* [SUPPLIED MATERIAL]

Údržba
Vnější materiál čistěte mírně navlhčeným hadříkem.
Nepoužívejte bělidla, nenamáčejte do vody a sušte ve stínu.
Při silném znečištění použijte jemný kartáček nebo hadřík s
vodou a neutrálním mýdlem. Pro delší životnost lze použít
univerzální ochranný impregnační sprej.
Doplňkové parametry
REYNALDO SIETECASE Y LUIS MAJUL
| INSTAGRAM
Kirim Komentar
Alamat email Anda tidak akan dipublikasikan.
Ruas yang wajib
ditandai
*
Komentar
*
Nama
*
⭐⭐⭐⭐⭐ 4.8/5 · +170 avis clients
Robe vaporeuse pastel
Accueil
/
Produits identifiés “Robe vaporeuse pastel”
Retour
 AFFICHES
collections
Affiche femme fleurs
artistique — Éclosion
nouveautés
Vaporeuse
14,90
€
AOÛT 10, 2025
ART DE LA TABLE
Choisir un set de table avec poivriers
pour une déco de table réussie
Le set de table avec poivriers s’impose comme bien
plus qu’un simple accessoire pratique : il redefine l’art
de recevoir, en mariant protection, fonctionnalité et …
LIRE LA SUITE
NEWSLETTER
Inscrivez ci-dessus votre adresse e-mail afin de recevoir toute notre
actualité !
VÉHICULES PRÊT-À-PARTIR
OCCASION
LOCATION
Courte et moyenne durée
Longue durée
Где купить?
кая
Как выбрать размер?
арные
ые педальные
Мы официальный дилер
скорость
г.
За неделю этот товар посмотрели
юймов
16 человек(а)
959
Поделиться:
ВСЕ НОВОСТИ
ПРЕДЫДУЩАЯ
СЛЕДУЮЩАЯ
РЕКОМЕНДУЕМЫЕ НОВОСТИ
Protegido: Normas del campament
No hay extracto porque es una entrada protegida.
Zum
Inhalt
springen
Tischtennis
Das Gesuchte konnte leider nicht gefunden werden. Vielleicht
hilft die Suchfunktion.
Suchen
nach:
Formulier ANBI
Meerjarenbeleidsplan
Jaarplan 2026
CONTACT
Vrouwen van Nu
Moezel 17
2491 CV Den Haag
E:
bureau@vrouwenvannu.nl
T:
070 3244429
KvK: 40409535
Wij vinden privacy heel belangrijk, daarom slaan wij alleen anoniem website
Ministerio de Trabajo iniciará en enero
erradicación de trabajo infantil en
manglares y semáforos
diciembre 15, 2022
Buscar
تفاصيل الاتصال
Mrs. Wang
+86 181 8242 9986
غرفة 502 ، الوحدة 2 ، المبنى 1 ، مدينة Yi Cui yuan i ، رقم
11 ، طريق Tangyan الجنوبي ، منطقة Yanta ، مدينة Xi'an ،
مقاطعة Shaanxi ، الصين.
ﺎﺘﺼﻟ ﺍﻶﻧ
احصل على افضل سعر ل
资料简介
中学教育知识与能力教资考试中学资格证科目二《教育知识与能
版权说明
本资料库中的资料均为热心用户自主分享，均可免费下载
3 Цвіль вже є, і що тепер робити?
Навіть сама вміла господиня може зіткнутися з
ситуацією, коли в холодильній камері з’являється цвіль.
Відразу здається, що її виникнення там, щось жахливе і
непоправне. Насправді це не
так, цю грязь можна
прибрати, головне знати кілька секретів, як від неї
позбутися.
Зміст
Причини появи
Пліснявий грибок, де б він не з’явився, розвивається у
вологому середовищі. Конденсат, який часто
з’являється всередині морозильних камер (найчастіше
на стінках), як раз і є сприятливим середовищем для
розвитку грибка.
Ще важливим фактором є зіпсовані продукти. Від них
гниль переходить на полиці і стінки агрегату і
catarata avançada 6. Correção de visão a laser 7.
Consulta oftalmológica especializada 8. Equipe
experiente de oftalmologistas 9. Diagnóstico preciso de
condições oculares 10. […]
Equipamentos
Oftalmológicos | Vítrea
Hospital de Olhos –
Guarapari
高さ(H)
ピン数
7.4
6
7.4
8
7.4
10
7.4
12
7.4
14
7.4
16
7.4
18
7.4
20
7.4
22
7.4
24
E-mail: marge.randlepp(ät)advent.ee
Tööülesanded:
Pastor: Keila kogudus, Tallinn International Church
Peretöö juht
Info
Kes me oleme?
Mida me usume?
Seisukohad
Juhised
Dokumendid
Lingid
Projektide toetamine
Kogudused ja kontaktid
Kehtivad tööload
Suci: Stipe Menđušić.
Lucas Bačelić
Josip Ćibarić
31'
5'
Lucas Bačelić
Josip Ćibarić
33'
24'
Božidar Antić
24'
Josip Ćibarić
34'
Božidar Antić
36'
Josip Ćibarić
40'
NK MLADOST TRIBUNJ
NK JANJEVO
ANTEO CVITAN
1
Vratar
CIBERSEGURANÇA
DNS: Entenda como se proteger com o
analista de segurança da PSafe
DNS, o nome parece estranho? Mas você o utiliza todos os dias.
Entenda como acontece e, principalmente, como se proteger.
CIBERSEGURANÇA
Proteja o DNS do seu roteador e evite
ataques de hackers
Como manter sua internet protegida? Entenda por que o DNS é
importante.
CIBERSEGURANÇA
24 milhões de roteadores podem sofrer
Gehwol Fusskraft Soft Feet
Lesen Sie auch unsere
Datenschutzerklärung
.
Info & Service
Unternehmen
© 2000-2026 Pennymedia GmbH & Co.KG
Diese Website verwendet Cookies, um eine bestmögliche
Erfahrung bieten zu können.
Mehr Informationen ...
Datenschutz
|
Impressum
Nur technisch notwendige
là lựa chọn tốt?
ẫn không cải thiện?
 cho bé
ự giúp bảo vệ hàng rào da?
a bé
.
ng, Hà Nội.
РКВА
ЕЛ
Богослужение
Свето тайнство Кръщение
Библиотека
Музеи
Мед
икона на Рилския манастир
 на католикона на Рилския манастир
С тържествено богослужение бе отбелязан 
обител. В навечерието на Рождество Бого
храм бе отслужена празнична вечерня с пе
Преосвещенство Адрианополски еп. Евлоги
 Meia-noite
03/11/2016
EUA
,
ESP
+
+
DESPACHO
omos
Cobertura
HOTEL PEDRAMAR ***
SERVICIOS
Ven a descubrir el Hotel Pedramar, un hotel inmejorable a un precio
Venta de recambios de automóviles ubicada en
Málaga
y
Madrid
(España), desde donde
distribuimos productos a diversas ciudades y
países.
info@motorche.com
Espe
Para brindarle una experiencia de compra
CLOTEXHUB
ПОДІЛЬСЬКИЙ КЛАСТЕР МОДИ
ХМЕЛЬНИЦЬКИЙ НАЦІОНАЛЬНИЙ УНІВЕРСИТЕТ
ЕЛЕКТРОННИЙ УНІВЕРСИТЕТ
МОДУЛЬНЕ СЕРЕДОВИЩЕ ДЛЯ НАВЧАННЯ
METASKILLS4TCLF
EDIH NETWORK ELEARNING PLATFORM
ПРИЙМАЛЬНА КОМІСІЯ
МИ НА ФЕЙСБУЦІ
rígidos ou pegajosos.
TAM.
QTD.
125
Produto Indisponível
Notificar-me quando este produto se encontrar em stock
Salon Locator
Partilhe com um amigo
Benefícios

* [EXERCISE OBJECTIVE] Your answer must be an exact transcription of every record above.

* [EXERCISE ANSWER]
Údržba
Vnější materiál čistěte mírně navlhčeným hadříkem.
Nepoužívejte bělidla, nenamáčejte do vody a sušte ve stínu.
Při silném znečištění použijte jemný kartáček nebo hadřík s
vodou a neutrálním mýdlem. Pro delší životnost lze použít
univerzální ochranný impregnační sprej.
Doplňkové parametry
REYNALDO SIETECASE Y LUIS MAJUL
| INSTAGRAM
Kirim Komentar
Alamat email Anda tidak akan dipublikasikan.
Ruas yang wajib
ditandai
*
Komentar
*
Nama
*
⭐⭐⭐⭐⭐ 4.8/5 · +170 avis clients
Robe vaporeuse pastel
Accueil
/
Produits identifiés “Robe vaporeuse pastel”
Retour
 AFFICHES
collections
Affiche femme fleurs
artistique — Éclosion
nouveautés
Vaporeuse
14,90
€
AOÛT 10, 2025
ART DE LA TABLE
Choisir un set de table avec poivriers
pour une déco de table réussie
Le set de table avec poivriers s’impose comme bien
plus qu’un simple accessoire pratique : il redefine l’art
de recevoir, en mariant protection, fonctionnalité et …
LIRE LA SUITE
NEWSLETTER
Inscrivez ci-dessus votre adresse e-mail afin de recevoir toute notre
actualité !
VÉHICULES PRÊT-À-PARTIR
OCCASION
LOCATION
Courte et moyenne durée
Longue durée
Где купить?
кая
Как выбрать размер?
арные
ые педальные
Мы официальный дилер
скорость
г.
За неделю этот товар посмотрели
юймов
16 человек(а)
959
Поделиться:
ВСЕ НОВОСТИ
ПРЕДЫДУЩАЯ
СЛЕДУЮЩАЯ
РЕКОМЕНДУЕМЫЕ НОВОСТИ
Protegido: Normas del campament
No hay extracto porque es una entrada protegida.
Zum
Inhalt
springen
Tischtennis
Das Gesuchte konnte leider nicht gefunden werden. Vielleicht
hilft die Suchfunktion.
Suchen
nach:
Formulier ANBI
Meerjarenbeleidsplan
Jaarplan 2026
CONTACT
Vrouwen van Nu
Moezel 17
2491 CV Den Haag
E:
bureau@vrouwenvannu.nl
T:
070 3244429
KvK: 40409535
Wij vinden privacy heel belangrijk, daarom slaan wij alleen anoniem website
Ministerio de Trabajo iniciará en enero
erradicación de trabajo infantil en
manglares y semáforos
diciembre 15, 2022
Buscar
تفاصيل الاتصال
Mrs. Wang
+86 181 8242 9986
غرفة 502 ، الوحدة 2 ، المبنى 1 ، مدينة Yi Cui yuan i ، رقم
11 ، طريق Tangyan الجنوبي ، منطقة Yanta ، مدينة Xi'an ،
مقاطعة Shaanxi ، الصين.
ﺎﺘﺼﻟ ﺍﻶﻧ
احصل على افضل سعر ل
资料简介
中学教育知识与能力教资考试中学资格证科目二《教育知识与能
版权说明
本资料库中的资料均为热心用户自主分享，均可免费下载
3 Цвіль вже є, і що тепер робити?
Навіть сама вміла господиня може зіткнутися з
ситуацією, коли в холодильній камері з’являється цвіль.
Відразу здається, що її виникнення там, щось жахливе і
непоправне. Насправді це не
так, цю грязь можна
прибрати, головне знати кілька секретів, як від неї
позбутися.
Зміст
Причини появи
Пліснявий грибок, де б він не з’явився, розвивається у
вологому середовищі. Конденсат, який часто
з’являється всередині морозильних камер (найчастіше
на стінках), як раз і є сприятливим середовищем для
розвитку грибка.
Ще важливим фактором є зіпсовані продукти. Від них
гниль переходить на полиці і стінки агрегату і
catarata avançada 6. Correção de visão a laser 7.
Consulta oftalmológica especializada 8. Equipe
experiente de oftalmologistas 9. Diagnóstico preciso de
condições oculares 10. […]
Equipamentos
Oftalmológicos | Vítrea
Hospital de Olhos –
Guarapari
高さ(H)
ピン数
7.4
6
7.4
8
7.4
10
7.4
12
7.4
14
7.4
16
7.4
18
7.4
20
7.4
22
7.4
24
E-mail: marge.randlepp(ät)advent.ee
Tööülesanded:
Pastor: Keila kogudus, Tallinn International Church
Peretöö juht
Info
Kes me oleme?
Mida me usume?
Seisukohad
Juhised
Dokumendid
Lingid
Projektide toetamine
Kogudused ja kontaktid
Kehtivad tööload
Suci: Stipe Menđušić.
Lucas Bačelić
Josip Ćibarić
31'
5'
Lucas Bačelić
Josip Ćibarić
33'
24'
Božidar Antić
24'
Josip Ćibarić
34'
Božidar Antić
36'
Josip Ćibarić
40'
NK MLADOST TRIBUNJ
NK JANJEVO
ANTEO CVITAN
1
Vratar
CIBERSEGURANÇA
DNS: Entenda como se proteger com o
analista de segurança da PSafe
DNS, o nome parece estranho? Mas você o utiliza todos os dias.
Entenda como acontece e, principalmente, como se proteger.
CIBERSEGURANÇA
Proteja o DNS do seu roteador e evite
ataques de hackers
Como manter sua internet protegida? Entenda por que o DNS é
importante.
CIBERSEGURANÇA
24 milhões de roteadores podem sofrer
Gehwol Fusskraft Soft Feet
Lesen Sie auch unsere
Datenschutzerklärung
.
Info & Service
Unternehmen
© 2000-2026 Pennymedia GmbH & Co.KG
Diese Website verwendet Cookies, um eine bestmögliche
Erfahrung bieten zu können.
Mehr Informationen ...
Datenschutz
|
Impressum
Nur technisch notwendige
là lựa chọn tốt?
ẫn không cải thiện?
 cho bé
ự giúp bảo vệ hàng rào da?
a bé
.
ng, Hà Nội.
РКВА
ЕЛ
Богослужение
Свето тайнство Кръщение
Библиотека
Музеи
Мед
икона на Рилския манастир
 на католикона на Рилския манастир
С тържествено богослужение бе отбелязан 
обител. В навечерието на Рождество Бого
храм бе отслужена празнична вечерня с пе
Преосвещенство Адрианополски еп. Евлоги
 Meia-noite
03/11/2016
EUA
,
ESP
+
+
DESPACHO
omos
Cobertura
HOTEL PEDRAMAR ***
SERVICIOS
Ven a descubrir el Hotel Pedramar, un hotel inmejorable a un precio
Venta de recambios de automóviles ubicada en
Málaga
y
Madrid
(España), desde donde
distribuimos productos a diversas ciudades y
países.
info@motorche.com
Espe
Para brindarle una experiencia de compra
CLOTEXHUB
ПОДІЛЬСЬКИЙ КЛАСТЕР МОДИ
ХМЕЛЬНИЦЬКИЙ НАЦІОНАЛЬНИЙ УНІВЕРСИТЕТ
ЕЛЕКТРОННИЙ УНІВЕРСИТЕТ
МОДУЛЬНЕ СЕРЕДОВИЩЕ ДЛЯ НАВЧАННЯ
METASKILLS4TCLF
EDIH NETWORK ELEARNING PLATFORM
ПРИЙМАЛЬНА КОМІСІЯ
МИ НА ФЕЙСБУЦІ
rígidos ou pegajosos.
TAM.
QTD.
125
Produto Indisponível
Notificar-me quando este produto se encontrar em stock
Salon Locator
Partilhe com um amigo
Benefícios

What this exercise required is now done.